If you read most of the tutorials about serverless applications, you might get the impression that all services in the world perform just two tasks: image resizing and video/audio encoding. There’s a reason serverless proponents always use these examples. The benefits of serverless are only evident if your application follows some very specific patterns.
Several real-world applications don’t follow this kind of behavior. And for those, having a traditional virtual machine or container is a better solution. In fact, there’s the danger of actually paying more money if you port this kind of application to a serverless architecture.
Instant scalability comes with great responsibility. Several cloud vendors don’t offer by default any hard limits on how much capability your application uses. The benefits of serverless scalability are only true provided you have the budget to actually cover them.
Some of Us Can Go Back to Traditional Methods
So, now that the hype is over, what should you use instead? This is a tricky question, because the answer assumes that developers need to use only one development methodology. This could not be further from the truth: developers can mix and match according to the type of the application.
Serverless can be just another application architecture, you can still use the others. Developers should add serverless in their toolchest like any other tool. Understanding when to use serverless is equally important to understanding how to use serverless.
If your application matches certain requirements (bursty traffic, downtime between requests, asynchronous components), then serverless might be a perfect solution. But traditional development methods will be much easier (and more cost effective) in several other cases.
The big advantage of traditional applications is predictability in all fronts. A monolithic application is very easy to launch locally on a developer laptop. You can monitor it and test it as a whole without any specialized tools. Function calls within a monolith are perfect. They have zero latency, 100 percent reliability and easy traceability. Debugging a monolithic application is much faster than a serverless one and there are already several specialized debugging tools that allow you to understand what, where and how an issue appeared.

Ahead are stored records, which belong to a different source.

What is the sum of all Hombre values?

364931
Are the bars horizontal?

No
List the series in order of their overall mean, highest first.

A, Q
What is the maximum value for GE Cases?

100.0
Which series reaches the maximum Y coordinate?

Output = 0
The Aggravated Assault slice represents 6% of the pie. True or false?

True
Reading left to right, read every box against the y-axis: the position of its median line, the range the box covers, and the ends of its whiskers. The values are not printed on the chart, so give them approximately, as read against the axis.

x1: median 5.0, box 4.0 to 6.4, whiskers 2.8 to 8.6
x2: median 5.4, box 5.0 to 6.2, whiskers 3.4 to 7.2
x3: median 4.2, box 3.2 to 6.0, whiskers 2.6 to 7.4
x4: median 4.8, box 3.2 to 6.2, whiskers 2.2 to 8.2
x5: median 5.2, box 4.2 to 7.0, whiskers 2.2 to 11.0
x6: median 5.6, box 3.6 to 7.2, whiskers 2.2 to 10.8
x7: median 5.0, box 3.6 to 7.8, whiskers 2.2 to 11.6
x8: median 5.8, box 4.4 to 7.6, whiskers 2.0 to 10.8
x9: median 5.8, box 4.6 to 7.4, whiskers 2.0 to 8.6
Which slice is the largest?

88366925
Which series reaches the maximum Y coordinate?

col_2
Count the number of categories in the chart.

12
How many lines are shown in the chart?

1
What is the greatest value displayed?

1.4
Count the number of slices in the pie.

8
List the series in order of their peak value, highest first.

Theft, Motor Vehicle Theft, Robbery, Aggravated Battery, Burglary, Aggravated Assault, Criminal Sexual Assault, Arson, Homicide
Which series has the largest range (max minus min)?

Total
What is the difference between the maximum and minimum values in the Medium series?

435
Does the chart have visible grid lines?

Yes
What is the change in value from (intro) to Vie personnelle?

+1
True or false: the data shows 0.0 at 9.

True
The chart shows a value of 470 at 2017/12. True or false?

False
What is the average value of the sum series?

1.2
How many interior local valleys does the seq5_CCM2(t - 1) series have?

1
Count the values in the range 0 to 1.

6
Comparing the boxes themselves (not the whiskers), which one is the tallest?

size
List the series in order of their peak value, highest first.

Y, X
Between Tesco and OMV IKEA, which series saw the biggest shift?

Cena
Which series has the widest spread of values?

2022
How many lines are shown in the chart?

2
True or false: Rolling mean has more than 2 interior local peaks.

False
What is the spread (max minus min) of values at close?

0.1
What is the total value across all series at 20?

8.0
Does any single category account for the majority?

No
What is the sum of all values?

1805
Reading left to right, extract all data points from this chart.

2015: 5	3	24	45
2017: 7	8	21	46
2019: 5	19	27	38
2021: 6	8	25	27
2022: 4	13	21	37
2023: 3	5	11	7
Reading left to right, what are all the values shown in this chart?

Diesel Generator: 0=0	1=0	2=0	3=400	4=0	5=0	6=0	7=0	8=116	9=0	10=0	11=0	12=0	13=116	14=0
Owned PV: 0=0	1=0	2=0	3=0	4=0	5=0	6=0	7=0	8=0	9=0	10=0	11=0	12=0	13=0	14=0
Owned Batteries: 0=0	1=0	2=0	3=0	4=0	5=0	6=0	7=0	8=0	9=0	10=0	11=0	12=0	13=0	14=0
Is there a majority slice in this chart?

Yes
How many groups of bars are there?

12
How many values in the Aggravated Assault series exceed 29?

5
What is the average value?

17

Developers are always more comfortable with synchronous applications. It is very easy to find the order of events and explain why something happened if there is a predictable order in all function calls and memory requests.
On the matter of cost, monoliths are better when you have a constant and predictable load. More importantly you can reason about your costs by simply multiplying the time a virtual machine is up with cost per minute of your cloud provider. It is very easy to lock this down (do not use VM autoscaling) or even change it on demand (preload some VM’s in advance of a big event). You have total control of the costs.
Conclusion: As AIoT continues to be deployed in Edge Servers, we may see different pricing models that will level the issues of cost. It may also lead to better diagnostics for serverless functions. Time will tell.